From a policy perspective, are these differences important? They aren’t stirring. These differences are statistically significant. In my view, they are not really substantively significant. Some of the differences among subgroups in the paper are larger, but none are particularly large. It’s actually quite hard to tell how large because the paper doesn’t tie the findings to real world outcomes. So students in online courses have slightly lower GPAs... how important are community college GPAs to real world outcomes? What size gaps are important? The authors don’t place the gaps they find in a substantive context.

Does this one study push the scale in favor of concerns about online learning and equity? Absolutely. How much does it push the scale? In my view, a small amount. And the reporting about the study (like in Chronicle of Higher Ed or TechCrunch), by focusing on statistical significance rather than substantive significance, and without digging into the details of the findings, obscures this point. The uncommon way that statisticians use “significant” is at the heart of the problem.

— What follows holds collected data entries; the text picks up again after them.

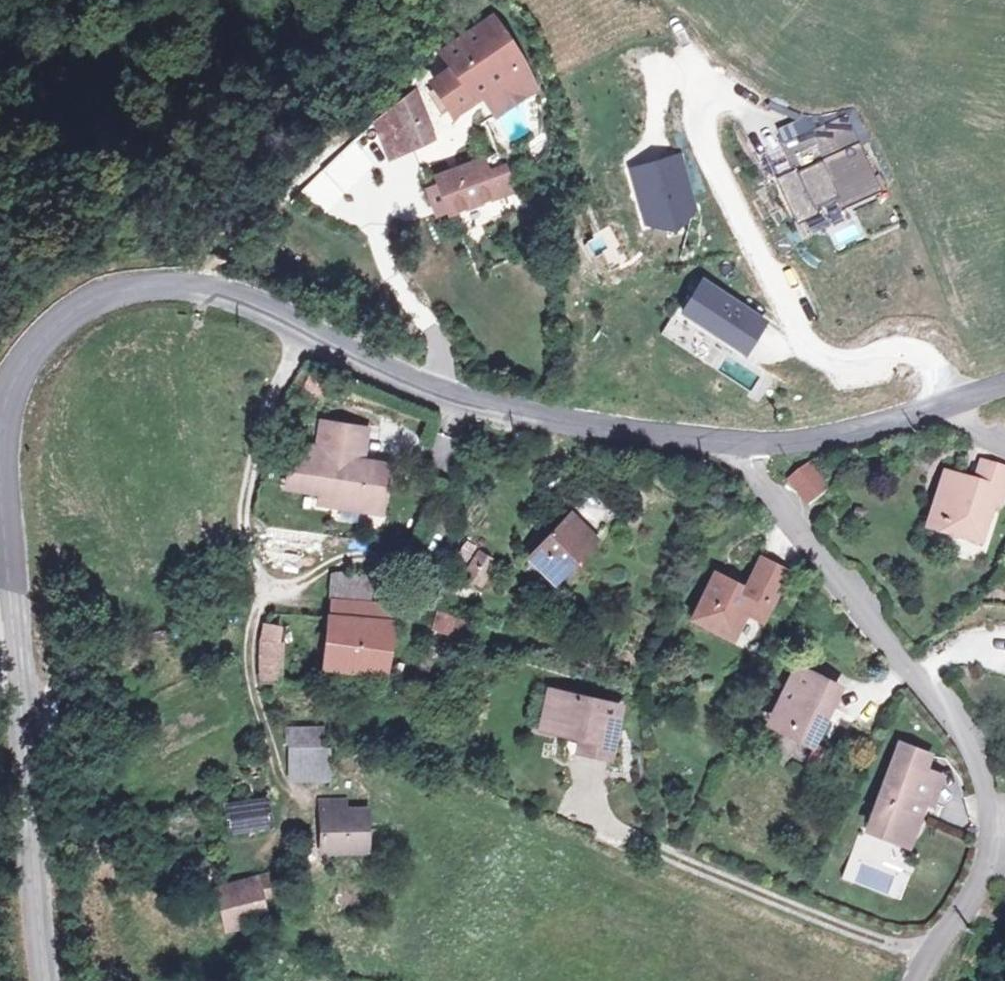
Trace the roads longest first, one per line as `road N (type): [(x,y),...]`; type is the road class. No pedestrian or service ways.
road 1 (tertiary): [(743,445),(487,409),(371,369),(248,306),(167,291),(92,306),(48,330),(14,379),(0,437)]
road 2 (residential): [(920,980),(976,900),(991,813),(967,739),(856,605),(743,445)]
road 3 (tertiary): [(0,479),(41,980)]
road 4 (tertiary): [(1004,389),(814,445),(743,445)]
road 5 (track): [(167,291),(261,208),(333,129)]

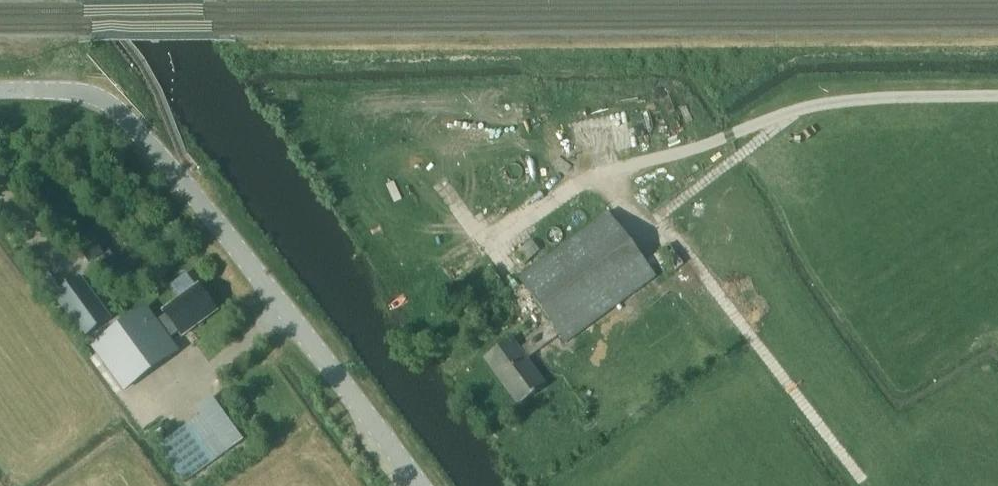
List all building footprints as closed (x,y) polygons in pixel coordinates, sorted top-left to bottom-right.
[(529,343),(520,350),(512,340),(486,359),(519,404),(545,385),(527,360),(561,334),(567,342),(656,277),(609,213),(520,278),(552,321),(527,340),(529,343)] [(540,250),(533,240),(516,253),(524,263),(540,250)] [(112,318),(81,276),(54,296),(85,338),(112,318)] [(147,307),(93,348),(124,390),(178,350),(169,337),(179,330),(183,335),(217,310),(198,285),(164,310),(167,314),(158,321),(147,307)] [(215,404),(199,415),(203,420),(229,457),(245,445),(215,404)] [(229,457),(203,420),(161,452),(184,485),(229,457)]
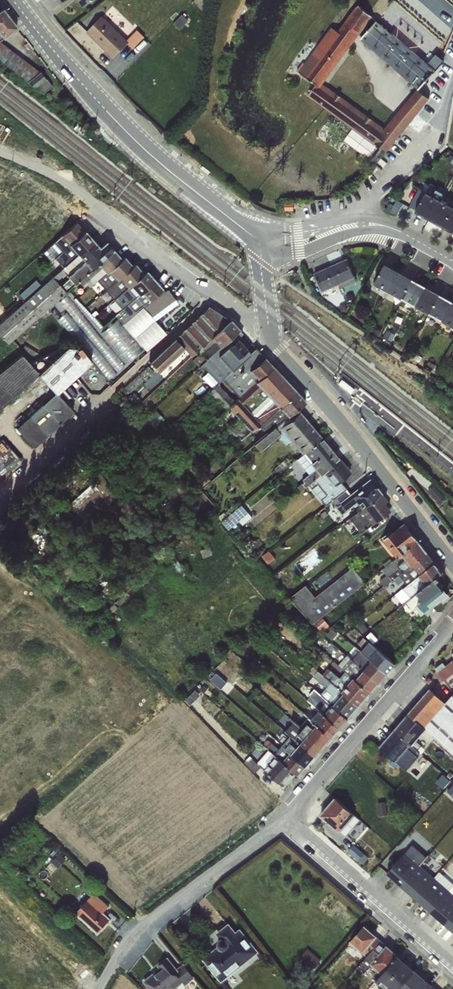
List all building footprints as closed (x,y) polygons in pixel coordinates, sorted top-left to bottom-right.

The second problem with my summary is how I’ve subtly shifted the domain of the conversation. The study is about community college students taking traditional distance education courses. I then made a comment about how I’m alarmed about the potential problem with MOOCs. This isn’t really a responsible rhetorical move. This study about community college students doesn’t generalize very well to the experience of MOOC takers; the domains are too different to naively apply findings from one domain to the other (in this case). You can see this problem magnified in reverse sort of way in a recent New York Times Op-ed which cites the high attrition rates from MOOCs (where completion rates are often 10%) and then switches to raising concerns about community colleges in this study (where, on average, F2F persistence is 94% and online persistence is only 3% less, at 91% completing). I tip my hat to Russel Poulin at WCET Learn for drawing my attention to this problem with the Times Op-ed. When making these kinds of shift in ground, authors need to be responsible about explaining the intellectual leaps that they are making.

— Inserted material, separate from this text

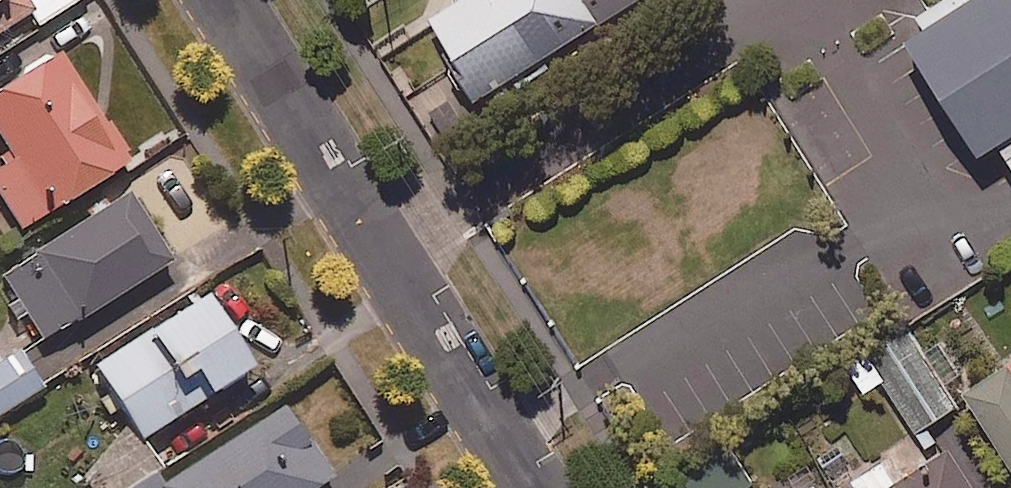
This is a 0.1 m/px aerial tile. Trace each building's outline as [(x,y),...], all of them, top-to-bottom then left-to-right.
[(55,17),(80,0),(43,0),(55,17)] [(422,14),(466,85),(593,8),(588,0),(445,0),(422,14)] [(975,157),(993,146),(1010,175),(1010,0),(961,0),(929,20),(900,38),(975,157)] [(62,54),(0,93),(0,134),(15,158),(0,167),(0,194),(23,230),(131,162),(62,54)] [(175,260),(132,193),(3,274),(46,342),(175,260)] [(256,368),(210,296),(97,367),(142,440),(256,368)] [(954,403),(906,326),(846,364),(862,391),(881,379),(913,429),(954,403)] [(21,350),(0,363),(0,416),(44,389),(21,350)] [(961,388),(1010,466),(1010,362),(1008,358),(961,388)] [(334,478),(288,406),(165,486),(158,475),(139,487),(318,487),(334,478)] [(947,441),(894,475),(880,453),(847,475),(856,487),(977,487),(947,441)] [(813,478),(797,487),(819,487),(813,478)]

I think the CCRC authors have published a great study. I think it’s a nice contribution. I think they insufficiently qualify their findings. I think journalists reporting the study are echoing their insufficiently qualified findings. I think the public is not served well by these patterns, even as I think that the argument that the CCRC authors are making is tremendously important.

Lessons: 1) understand how statisticians and researchers use the word significant to mean “demonstrably different” rather than “substantively, importantly different. 2) Be careful as people use the findings from one domain to make claims about another.